Depuis que Dominique Chansel a rédigé le texte ci-dessus pour les RCA à propos du film de Bertrand Tavernier, l’intérêt des cinéastes pour la première guerre mondiale ne s’est pas démenti et le rythme s’est même accéléré récemment (trois films sont sortis ces deux dernières années : Un long dimanche de fiançailles, Les âmes grises, Joyeux Noël). Et on ne compte pas dans cette production les nombreux téléfilms réalisés sur le sujet et qui sont parfois des vraies réussites  (Le Pantalon d’Yves Boisset diffusé en 1996 ou plus récemment Les tranchées de l’espoir de Jean-Louis Lorenzi en 2003). On peut relever que la grande guerre a aussi inspiré nombre d’écrivains ces dernières années (et plusieurs romans ont d’ailleurs été portés à l’écran) : parmi les ouvrages les plus remarqués, on peut citer La chambre des officiers de Marc Dugain (1990), Adieu la vie, adieu la mort de Jean Vautrin (2002), Les âmes grises de Philippe Claudel et Dans la guerre d’Alice Ferney (2003). De même, on sait la passion qui anime Tardi, auteur de plusieurs bandes dessinées très réussies sur le conflit (C’était la guerre des tranchées paru en 1993). On sait aussi le renouveau historiographique qui s’est manifesté à propos de la première guerre mondiale. Depuis plusieurs années, l’équipe des historiens du mémorial de Péronne (Stéphane Audoin-Rouzeau, Annette Becker, Laurent Veray..) a multiplié les publications mais d’autres chercheurs ont adopté des visions différentes (Rémy Cazals, Fréderic Rousseau, Nicolas Offenstadt). On sait d’ailleurs que certains sujets restent sensibles : lorsque Lionel Jospin alors premier ministre, rend hommage aux « fusillés pour l’exemple » au Chemin des Dames en novembre 1998, les réactions de certains hommes politiques de droite sont violentes. Bref, le septième art à sa manière témoigne bien de ce regain d’intérêt pour la grande guerre, à un moment où les derniers survivants ne sont plus qu’une poignée (6 seulement en France à l’automne 2005).
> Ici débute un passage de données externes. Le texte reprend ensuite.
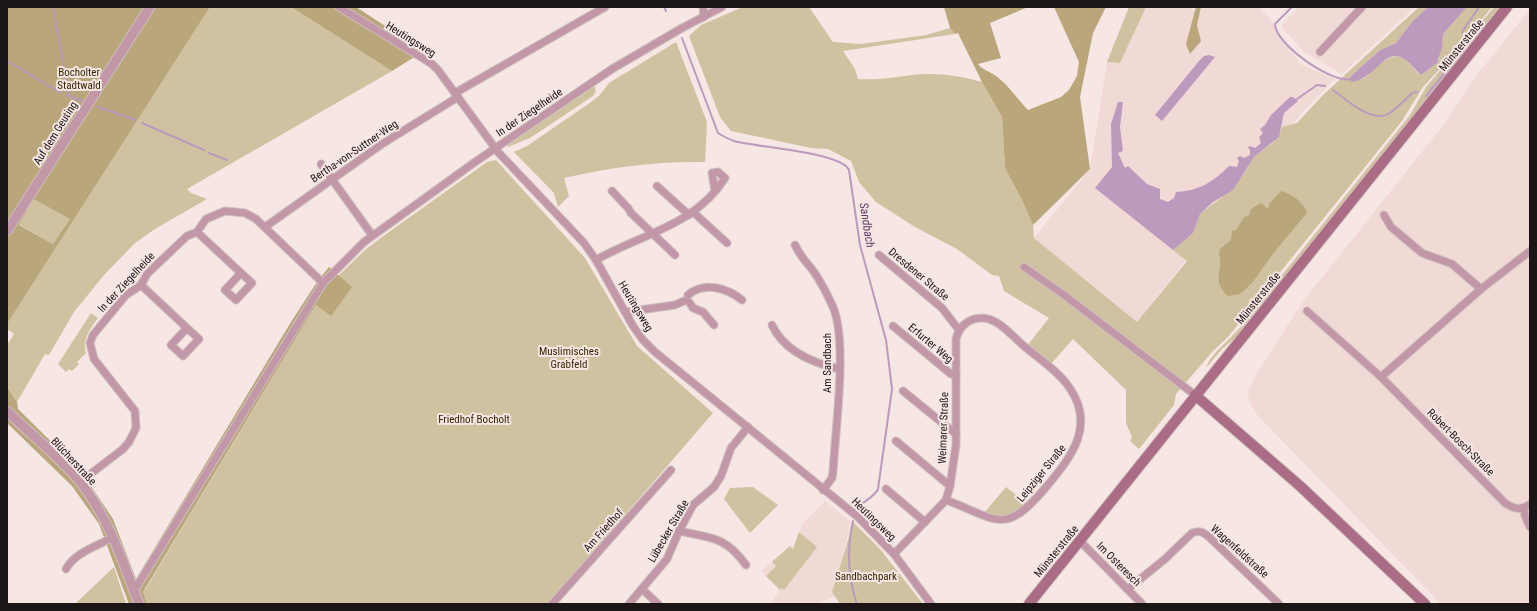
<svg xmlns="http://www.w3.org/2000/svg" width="1537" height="611" viewBox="0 0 1537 611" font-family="'Roboto Condensed',sans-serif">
<rect width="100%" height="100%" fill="#f6e6e4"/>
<g fill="#f1d9d6">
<path d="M 1146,7 L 1188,7 L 1196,12 L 1186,44 L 1201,41 L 1197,25 L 1201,7 L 1258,7 L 1270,19 L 1300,64 L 1335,79 L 1301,114 L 1137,322 L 1034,238 L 1090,169 L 1107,62 L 1120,63 Z"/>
<path d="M 1299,7 L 1415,7 L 1342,74 L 1304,52 L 1282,27 L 1282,24 Z"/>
<path d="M 1530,9 L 1530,604 L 1441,604 L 1258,416 L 1249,402 L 1248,392 L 1256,375 L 1301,304 L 1444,124 L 1477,75 Z"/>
<path d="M 825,501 L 850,521 L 848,536 L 832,592 L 835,596 L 823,601 L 820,604 L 770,604 L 780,590 L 761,571 L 790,546 L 793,549 L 802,524 Z"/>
</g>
<g fill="#d0c2a0">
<path d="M 210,7 L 291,7 L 392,71 L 187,189 L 191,193 L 207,199 L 155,229 L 135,243 L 104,275 L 74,312 L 49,355 L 45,354 L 17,402 L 7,387 L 7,345 L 14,334 L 7,329 L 7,324 Z"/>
<path d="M 743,7 L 809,7 L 833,42 L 861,44 L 926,35 L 950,28 L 955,34 L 843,51 L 855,69 L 858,79 C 885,81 905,74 930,74 C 947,74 965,77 982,82 L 1002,117 L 1005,168 L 1022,200 L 1033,225 L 1034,238 L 1137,322 L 1187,261 L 1173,250 L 1193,233 L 1200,214 L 1221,198 L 1244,174 L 1254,157 L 1274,142 L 1280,134 L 1282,127 L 1297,123 L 1323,95 L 1419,7 L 1428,7 L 1411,23 L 1396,43 L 1380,50 L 1351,76 L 1351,82 C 1356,80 1363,80 1366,77 C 1371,73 1375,67 1380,64 C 1399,48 1407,59 1419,75 C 1427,73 1433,64 1439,59 L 1443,34 L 1467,7 L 1492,7 L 1449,59 L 1423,87 L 1402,121 L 1228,337 L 1213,351 L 1176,394 L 1174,405 L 1139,449 L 1130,441 L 1132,437 L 1126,423 L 1126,390 L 1073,339 L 1050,365 L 1027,346 L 1049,318 L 1004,291 L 999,276 L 992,275 L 957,249 L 915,227 L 876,202 L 859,182 L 851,161 L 828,149 L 811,148 L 731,131 L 720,117 L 689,36 L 701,25 Z"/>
<path d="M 1129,7 L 1146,7 L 1120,63 L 1107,62 Z"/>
<path d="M 1494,7 L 1502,7 L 1240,334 L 1222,349 L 1206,368 L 1209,361 L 1216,352 L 1238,330 L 1410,115 L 1426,87 Z"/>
<path d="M 676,42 L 707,122 L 705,162 C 657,161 611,167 564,178 L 569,196 L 558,207 L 554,193 L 514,152 L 527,146 L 587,105 L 599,96 L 609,83 Z"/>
<path d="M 594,85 L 596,91 L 593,96 L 530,138 L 508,147 L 507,145 Z"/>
<path d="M 496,160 L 585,258 L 637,346 L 713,413 L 548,604 L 147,604 L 143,593 L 316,305 L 351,287 L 338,276 L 365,250 L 382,237 L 487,162 Z"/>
<path d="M 33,199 L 70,219 L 53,244 L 18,224 Z"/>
<path d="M 91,313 L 98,318 C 90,329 82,339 86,353 L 77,362 L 79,364 L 72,371 L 69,369 L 66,372 L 58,364 Z"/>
<path d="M 753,487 L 778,505 L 750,533 L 724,499 L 730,488 Z"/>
<path d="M 1006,487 L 1026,503 C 1010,519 1005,519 985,512 Z"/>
<path d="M 852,521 L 880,549 L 923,604 L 840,604 L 832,592 L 849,537 Z"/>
<path d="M 799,532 L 817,547 L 784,590 L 782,588 L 780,590 L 766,576 L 776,566 L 772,562 L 790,546 L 793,549 Z"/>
<path d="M 114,567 L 126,604 L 75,604 Z"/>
</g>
<g fill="#b9a67a" fill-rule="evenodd">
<path d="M 7,7 L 210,7 L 7,324 ZM 33,199 L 70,219 L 53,244 L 19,225 Z"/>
<path d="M 291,7 L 356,7 L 424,51 L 392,71 Z"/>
<path d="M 944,7 L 1028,7 L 990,23 L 1001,58 L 978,64 C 982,69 986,70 991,73 C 1006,81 1016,98 1028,110 L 1061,97 L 1069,90 L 1077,76 L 1079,62 L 1054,7 L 1106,7 L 1093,33 L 1080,97 L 1090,169 L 1033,225 L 1022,200 L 1005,168 L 1002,117 L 982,82 L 958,33 L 955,34 L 950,28 Z"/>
<path d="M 1196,7 L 1201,7 L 1197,25 L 1201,41 L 1190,54 L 1186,44 Z"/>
<path d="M 1281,191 C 1292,194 1304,202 1307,213 L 1275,251 L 1252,283 L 1240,294 L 1228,296 C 1210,279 1224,274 1219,254 L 1220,249 L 1231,240 L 1232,231 L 1236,230 L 1244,217 L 1249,215 L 1251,209 L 1261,203 L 1268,209 L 1269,204 Z"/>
<path d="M 329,267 L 352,287 L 331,316 L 316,305 L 143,592 L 147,604 L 129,604 L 99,524 L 72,486 L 7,423 L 7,387 L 17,402 L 18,409 L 80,470 L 113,519 L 136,579 L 291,322 L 317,282 Z"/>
</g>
<g fill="#bb9abe">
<path d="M 1428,7 L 1467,7 L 1443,34 L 1442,48 L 1437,63 C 1430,67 1426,73 1420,75 C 1386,30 1383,78 1351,82 L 1351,76 L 1380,50 L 1396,43 L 1411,23 Z"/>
<path d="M 1209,55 L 1215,57 L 1162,121 L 1155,115 L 1199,61 L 1204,56 Z"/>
<path d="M 1290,97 L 1293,97 L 1298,101 L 1284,113 L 1279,137 L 1254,157 L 1233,190 L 1213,202 L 1200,214 L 1193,233 L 1173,250 L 1095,188 L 1112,167 L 1111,124 L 1118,102 L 1123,102 L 1120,127 L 1123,151 L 1118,153 L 1125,168 L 1128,166 L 1147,184 L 1160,189 L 1160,199 L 1168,202 L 1174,198 L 1176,192 C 1199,191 1213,182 1229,166 L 1237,167 L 1239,161 L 1237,158 L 1240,156 L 1244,158 L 1250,155 L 1250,150 L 1248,147 L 1250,146 L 1255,148 L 1261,143 L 1259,137 L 1263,133 L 1260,129 L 1265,125 L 1271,115 Z"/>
</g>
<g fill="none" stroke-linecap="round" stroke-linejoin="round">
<g stroke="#bb9abe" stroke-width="2">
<path d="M 53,7 L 69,96"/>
<path d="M 664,7 L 666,11"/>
<path d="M 1292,7 L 1275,24 C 1275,44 1332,84 1351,79"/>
<path d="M 1462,32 L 1479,7"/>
<path d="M 682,38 L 718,133 C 723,136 728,139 734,141 C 754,147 841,152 849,170 L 860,245 L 886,340 L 892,389 L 878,489 C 874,498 862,501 857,509"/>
<path d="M 7,61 L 61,93"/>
<path d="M 1333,90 C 1345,99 1372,123 1388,114 C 1397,109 1405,100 1412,93 L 1417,92"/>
<path d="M 67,95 L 84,102"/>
<path d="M 1426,96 L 1469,43"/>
<path d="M 1297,99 L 1317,85 L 1325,86"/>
<path d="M 98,107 L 136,120"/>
<path d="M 142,123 L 204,150"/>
<path d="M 209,153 L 227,160"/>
<path d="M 853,521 C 847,548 848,578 857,604"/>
</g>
<defs>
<g id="minor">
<path d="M 339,7 L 432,64 L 438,70 L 498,152 L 584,243 L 596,260 L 633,326 L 643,340 L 655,352 L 858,517 L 894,554 L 931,604"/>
<path d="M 703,7 L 704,17"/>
<path d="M 1320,52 L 1362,7"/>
<path d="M 455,93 L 605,7"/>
<path d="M 321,164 L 372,235"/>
<path d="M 657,186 L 689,215"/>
<path d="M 612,191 L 628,208 L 631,213 L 675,255"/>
<path d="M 693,212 L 727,243"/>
<path d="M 1384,215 L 1391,227 L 1422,253 L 1452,264 L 1481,289"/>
<path d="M 265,227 L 382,144 L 458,97"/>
<path d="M 197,232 L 241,273 L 225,290 L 236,300 L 252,283 L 241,273"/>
<path d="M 795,245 C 801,258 806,261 814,272 C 821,282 828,296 833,307 C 848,342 835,432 833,472 L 832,478 L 823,490"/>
<path d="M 879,255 L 942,308 L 959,330"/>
<path d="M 596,260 C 641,234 695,226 725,178 L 718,172 L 712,173 L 715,191"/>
<path d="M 1024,267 L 1064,295 L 1195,395"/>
<path d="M 141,285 L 187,328 L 171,345 L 183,356 L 199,339 L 187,328"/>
<path d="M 688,295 C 704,281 727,288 742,300"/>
<path d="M 689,302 L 693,308 L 703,312 L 714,325"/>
<path d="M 1307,311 L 1381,377 L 1481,289 L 1530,251"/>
<path d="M 626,312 L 675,305 L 684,301"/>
<path d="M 772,325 C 784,351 813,363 839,369"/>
<path d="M 893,326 L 951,374 L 956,375"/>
<path d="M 1381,377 L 1505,503 C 1514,509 1521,511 1530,504"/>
<path d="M 903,391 L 956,434"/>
<path d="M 896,441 L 950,486"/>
<path d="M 80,482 L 123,449 L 129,442 L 136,428 L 135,411 L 94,359 L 90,343 L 93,335 L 126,295 L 141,285 L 147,274 L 187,236 L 197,232 L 206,219 L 225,211 L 245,213 L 256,219 L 323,283"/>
<path d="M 886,489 L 925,522"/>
<path d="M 1524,509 L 1525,516 L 1530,527"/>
<path d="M 679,531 C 711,538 725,536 746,565"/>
<path d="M 1080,541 L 1142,604"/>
<path d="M 894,554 L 946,500 L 950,486 L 956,445 L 956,339 C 959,327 968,318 982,318 C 998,318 1012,336 1024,346 C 1039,359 1058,371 1069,387 C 1096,425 1072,456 1047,486 C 1004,537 999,520 946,500"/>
<path d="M 66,569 C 75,552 98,546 113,537"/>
<path d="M 642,589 L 658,604"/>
<path d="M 1128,589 L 1165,559 L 1192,533 C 1200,530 1203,532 1209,537 L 1279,604"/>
<path d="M 134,591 L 323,283 L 364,242 L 475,162 L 612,69 L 682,28 L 722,7"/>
<path d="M 552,604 L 671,470"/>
<path d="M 629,604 L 667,559 L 679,531 L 693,505 L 714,487 L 721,476 L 731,448 L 748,427"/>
</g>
<g id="tertiary">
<path d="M 7,231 L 150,7"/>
<path d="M 7,411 C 31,435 60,457 81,483 C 109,519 123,562 139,604"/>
</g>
<g id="secondary">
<path d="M 1195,395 L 1300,486 L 1425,604"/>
<path d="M 1029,604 L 1507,7"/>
</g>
</defs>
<use href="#minor" stroke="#cfc0bf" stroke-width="9"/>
<use href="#tertiary" stroke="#cfc0bf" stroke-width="11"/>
<use href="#secondary" stroke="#cfc0bf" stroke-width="12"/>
<use href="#minor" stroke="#c297a7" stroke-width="7"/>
<use href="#tertiary" stroke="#c297a7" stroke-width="9"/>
<use href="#secondary" stroke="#ab6d86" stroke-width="10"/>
</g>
<g text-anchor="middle" stroke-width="4" stroke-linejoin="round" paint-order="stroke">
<g font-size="11" fill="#1b1515" stroke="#f6e6e4">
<text transform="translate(411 39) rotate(32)" y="4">Heutingsweg</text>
<text transform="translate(1461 45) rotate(-51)" y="4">Münsterstraße</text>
<text transform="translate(529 112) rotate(-34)" y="4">In der Ziegelheide</text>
<text transform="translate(55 133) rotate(-58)" y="4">Auf dem Geuting</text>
<text transform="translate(354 151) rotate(-34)" y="4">Bertha-von-Suttner-Weg</text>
<text transform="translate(919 274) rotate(40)" y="4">Dresdener Straße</text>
<text transform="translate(126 282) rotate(-47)" y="4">In der Ziegelheide</text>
<text transform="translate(1258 298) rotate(-51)" y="4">Münsterstraße</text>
<text transform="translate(636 306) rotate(59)" y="4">Heutingsweg</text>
<text transform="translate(931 343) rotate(40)" y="4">Erfurter Weg</text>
<text transform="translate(827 363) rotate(-90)" y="4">Am Sandbach</text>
<text transform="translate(943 428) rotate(-88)" y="4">Weimarer Straße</text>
<text transform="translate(1461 442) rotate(45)" y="4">Robert-Bosch-Straße</text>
<text transform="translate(74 461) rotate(47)" y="4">Blücherstraße</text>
<text transform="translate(1041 473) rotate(-51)" y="4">Leipziger Straße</text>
<text transform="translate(874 519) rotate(44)" y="4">Heutingsweg</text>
<text transform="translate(603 530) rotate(-48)" y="4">Am Friedhof</text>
<text transform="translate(668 531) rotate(-60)" y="4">Lübecker Straße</text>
<text transform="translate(1056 551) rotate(-51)" y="4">Münsterstraße</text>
<text transform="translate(1240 551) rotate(42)" y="4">Wagenfeldstraße</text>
<text transform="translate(1119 564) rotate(45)" y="4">Im Osteresch</text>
</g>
<g font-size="11" fill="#352701" stroke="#f6e6e4">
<text x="79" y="76">Bocholter<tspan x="79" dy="13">Stadtwald</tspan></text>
<text x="569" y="355">Muslimisches<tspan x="569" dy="13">Grabfeld</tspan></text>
<text x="474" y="423">Friedhof Bocholt</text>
<text x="866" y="580">Sandbachpark</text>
</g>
<g font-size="12" font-style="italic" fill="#623767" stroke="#f6e6e4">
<text transform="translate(867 225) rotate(81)" y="4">Sandbach</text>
</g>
</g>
<rect width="1537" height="611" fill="none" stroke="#1b1515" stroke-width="16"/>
</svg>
De cet ensemble de films, on peut souligner une tendance dominante. Il semble bien que les metteurs en scène aient été inspirés par les problèmes « aux marges du conflit », et qu’ils ont exploré des aspects qui n’avaient pas encore été évoqués par le cinéma précédemment. Tavernier lui-même revient sur le sujet de la guerre de 14-18 en réalisant en 1996 Capitaine Conan, d’après le livre de Roger Vercel. Outre que ce film traite d’un théâtre d’opérations méconnu du conflit (le front des Balkans), il évoque avec beaucoup de force le problème des transformations psychologiques subies par les hommes qui combattent en première ligne.  Le personnage incarné à l’écran par Philippe Torreton est l’image même de ces petits bourgeois qui ont trouvé un sens à leur vie dans le combat et qui sont complètement désemparés lorsque la paix survient. Ces classes moyennes déconfites seront une proie rêvée pour les idéologies d’extrême droite de l’entre deux guerres (l’une des dernières séquences présente un Conan revenu à la vie civile aigri, abruti par l’alcool…). D’une certaine manière, le cinéaste retrouve ainsi un des thèmes développés par l’historien George Mosse, à savoir la brutalisation des sociétés européennes au XX° siècle. Plus rapidement, on peut aussi relever d’autres films qui traitent ce conflit avec une vision renouvelée : La chambres des officiers aborde le douloureux problème des « gueules cassées », Les âmes grises évoque l’ambiance malsaine qui règne à l’arrière du front dans une petite ville de Lorraine, Un long dimanche s’intéresse aux mutilations que s’infligent les soldats pour échapper aux attaques meurtrières, Joyeux Noël enfin qui décrit une fraternisation en décembre 1914, entre troupes britanniques, allemandes et françaises…D’une certaine façon, le cinéma se fait ainsi l’écho du débat historiographique qui agite les historiens : ils s’intéressent à ce qui a fait tenir les hommes pendant quatre ans, sujet qui divise encore les chercheurs…En ce sens, le cinéma peut constituer aussi un stimulant pour la réflexion historique.